—
Поговорим о Шостаковиче. Многие считают тебя его последователем. Геннадий Рождественский говорил мне о том, что для
него твоя музыка является
прямым продолжением шостаковичской нити, шостаковичской духовной традиции, заполнением той пропасти, которая открылась в русской культуре с физической смертью Шостаковича. Действительно, атмосфера на твоих концертах очень во многом напоминает обстановку шостаковичских премьер шестидесятых—семидесятых годов, с их «наэлектризованным», едва уловимым магическим подтекстом. Считаешь ли ты сам себя его последователем?

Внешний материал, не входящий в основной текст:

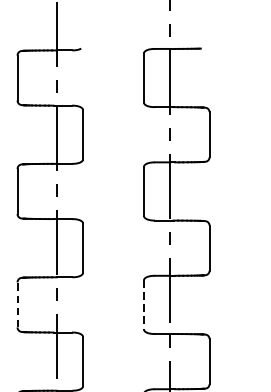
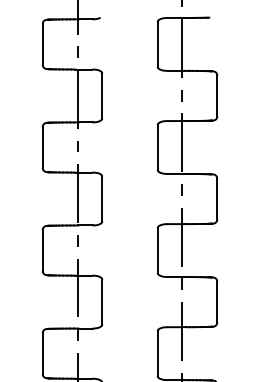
line: (17, 304) -> (42, 250), dashed -> solid
line: (143, 305) -> (157, 251), dashed -> solid

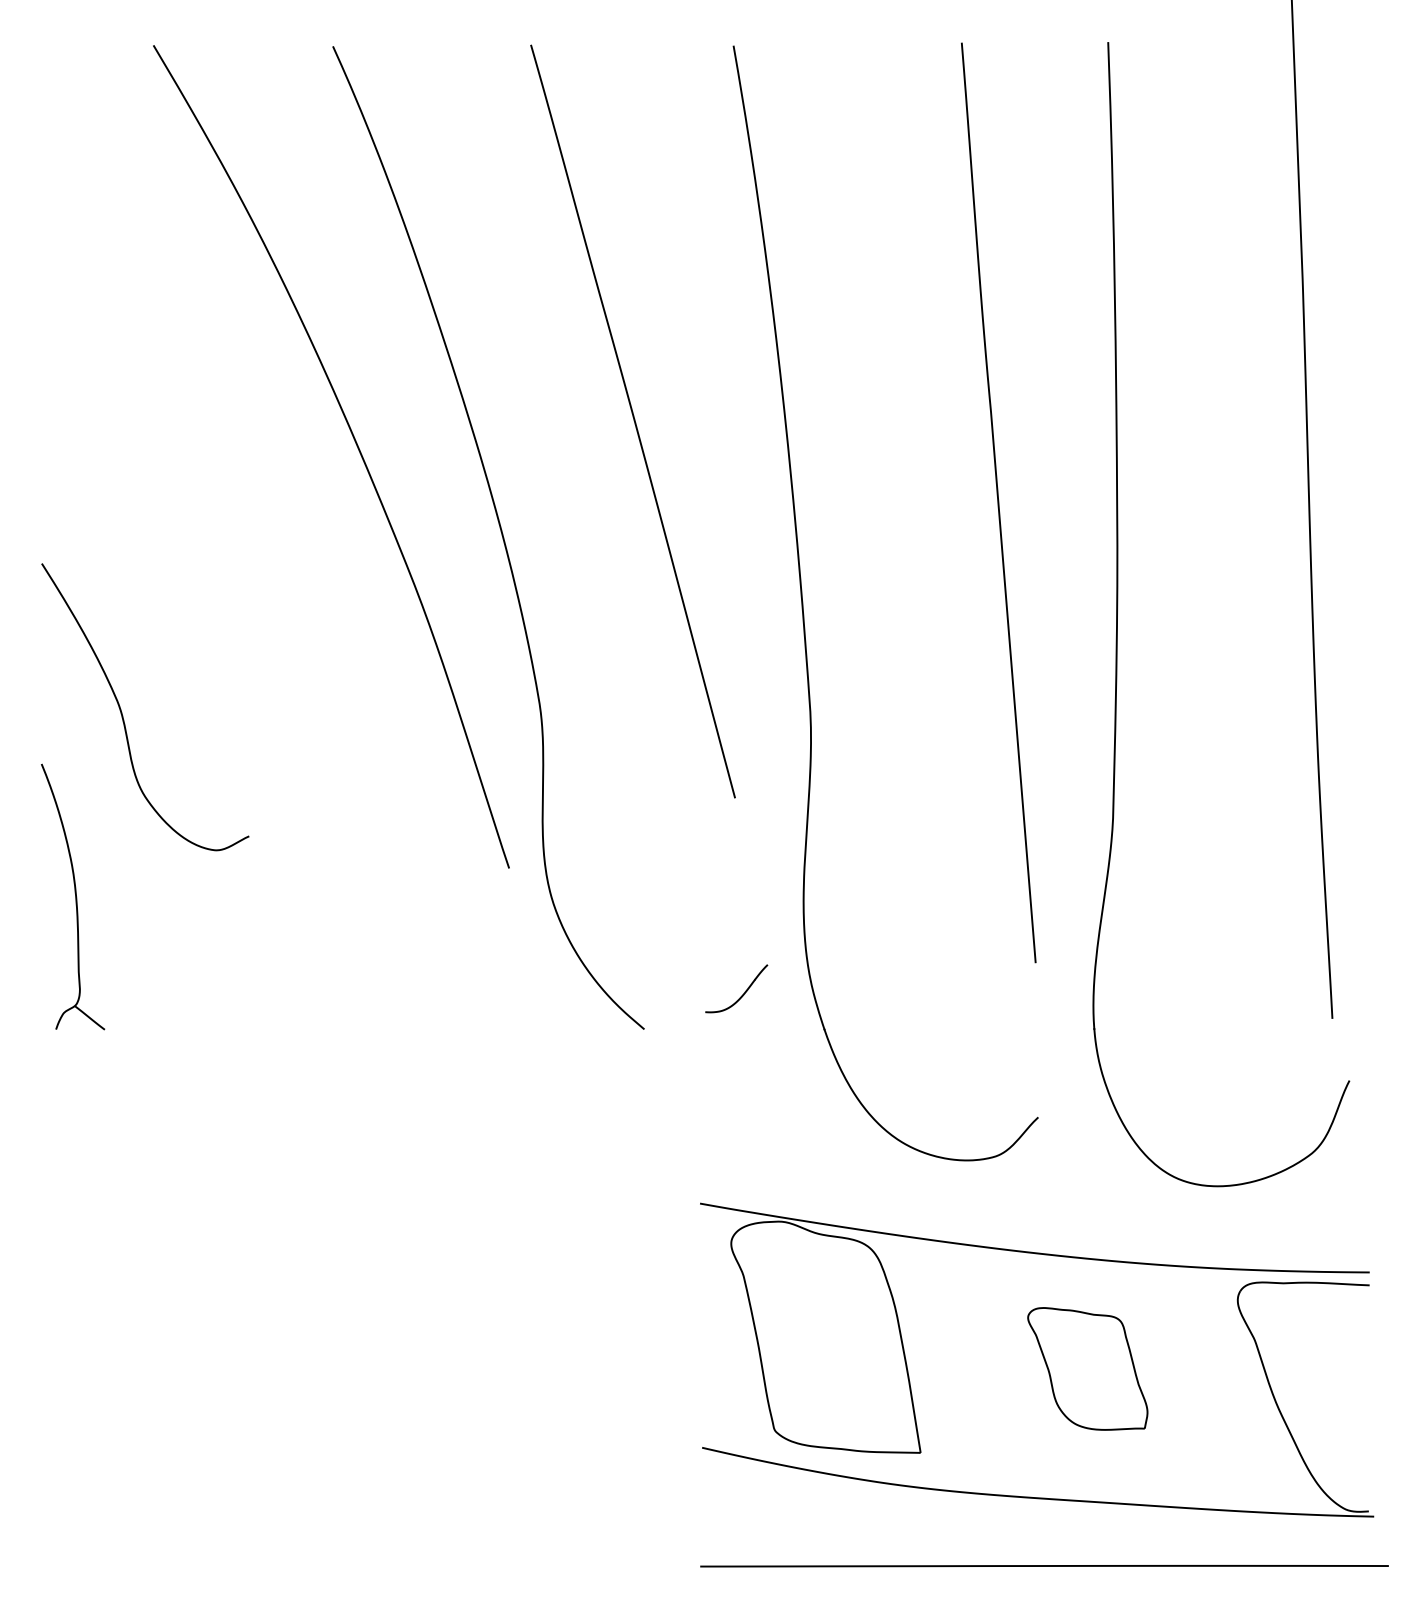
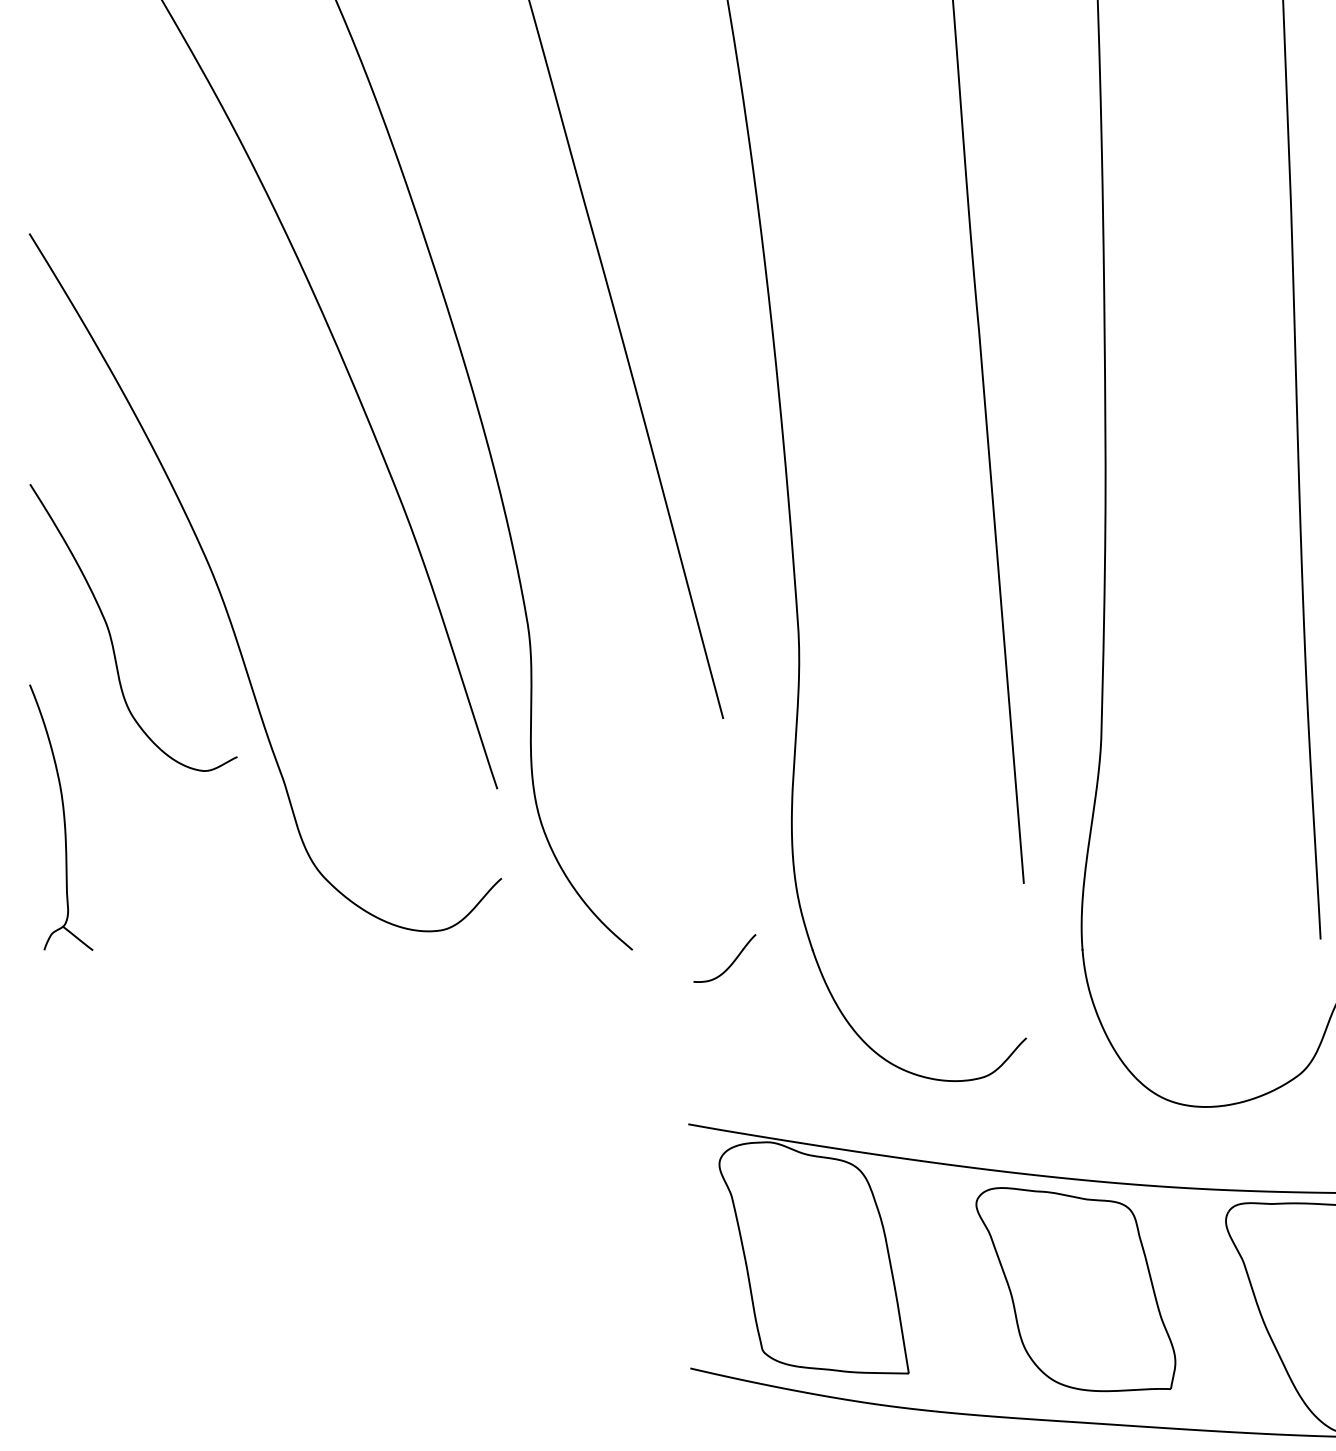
curve: (234, 675) -> (222, 596), added
part: (742, 994) -> (730, 964), moved
part: (1087, 1368) -> (1075, 1289), size x1.67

А. Ш. Безусловно, я — независимо от своего желания — этим последователем являюсь. Но я не являюсь его
сознательным последователем (как, например, Борис Тищенко).
—
То есть ты считаешь, что это неизбежно —
быть последователем Шостаковича?
А. Ш. Ну, возьмем феномен его формы — первое, что приходит в голову. Долгие развития, длинные кульминации — все это присутствует у меня не потому, что я
подражаю Шостаковичу, но потому, что я вырос в среде, в атмосфере, связанной с его музыкой. И даже не вдаваясь в окончательную ценность этой среды — у меня не было выбора, когда я складывался!
—
Но потом ведь выбор появился — Стравинский, нововенцы...
А. Ш. Да, но
то как бы осталось. И через Шостаковича я пришел к Малеру.
В свое время сильнейшее впечатление на меня произвел и Первый скрипичный концерт, и Десятая симфония. Все мои скрипичные концерты, включая Четвертый, написаны под воздействием концерта Шостаковича. Особенно Первый, который создан как раз в те годы. Вспоминаю, как критиковали Десятую симфонию. Только Андрей Волконский (тогда еще студент) выступил «за». Лишь позже, после Одиннадцатой симфонии, Шостакович мог беспрепятственно делать то, что хотел.